Lo stesso trattamento è
toccato a un parrucchiere, sempre di Matera, definito “non professionale”. Un
negozio di abbigliamento che casualmente proprio negli stessi giorni avrebbe
avuto clienti israeliani che non hanno gradito la qualità dei capi in vendita.
Un bistrot che fa piatti tipici è diventato un “sostenitore di Hamas” e un
birrificio è stato preso di mira con un pretesto: “Dopo solo due drink ho avuto
mal di stomaco e la mia esperienza è stata completamente rovinata”. Tutto ciò
che accumuna questi locali è che sono nel centro storico di Matera e hanno
esposto bandiere o scritte in favore della causa palestinese. Una lista di
proscrizione che non si è fermata alla Lucania. Anche diversi ristoranti di
Monopoli e Locorotondo, in Puglia, hanno subito lo stesso
"bombardamento", con le stesse parole copiate e incollate e le stesse
modalità, e dagli stessi utenti. “Una grande bandiera nazionale inventata
all’ingresso del ristorante”, “disgustoso, ho avuto forti dolori allo stomaco
dopo aver mangiato lì”, “bassa qualità”, sono i commenti che accompagnano
recensioni da una stella per posti che hanno medie ben sopra le quattro stelle
su cinque. Le associazioni locali, tra cui il Comitato per la Pace Matera, si
sono già attivate per rispondere con una contro-ondata di recensioni positive,
in solidarietà a chi è stato vittima della campagna denigratoria.
È probabile però che diversi altri esercizi finiscano nella rete tessuta dal propagandista Naor Meningher. Il gruppo su cui ha invitato a attaccare chiunque in Italia renda visibili al pubblico simboli palestinesi conta 60mila iscritti e, malgrado l’intento originario sia quello di “aiutare, consigliare, orientare, dare recensioni e avvertire i viaggiatori israeliani su tutto ciò che riguarda Roma e la zona circostante”, gli utenti hanno risposto in fretta alla chiamata alle armi.
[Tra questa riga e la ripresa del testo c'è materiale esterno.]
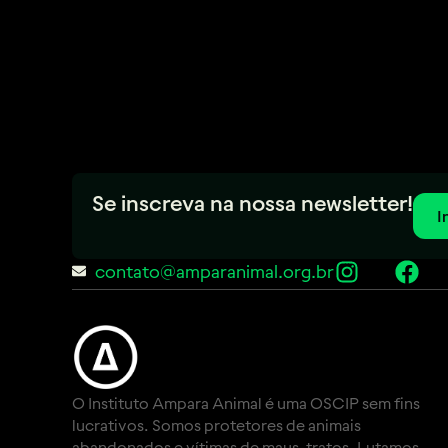
Se inscreva na nossa newsletter!
I
contato@amparanimal.org.br
O Instituto Ampara Animal é uma OSCIP sem fins
lucrativos. Somos protetores de animais
abandonados e vítimas de maus-tratos. Lutamos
D’altronde, quello di inondare il web con contenuti favorevoli alla propaganda israeliana è un diktat dello stesso Netanyahu: “Le armi cambiano nel tempo, le più importanti oggi sono i social media”, ha detto durante un incontro tenutosi lo scorso settembre con un gruppo di influencer americani. “L’acquisto più importante in corso, ad esempio, è quello di TikTok. Spero che vada in porto, perché può avere conseguenze significative”. Una strategia che Meningher, da responsabile delle campagne social del premier, doveva conoscere bene.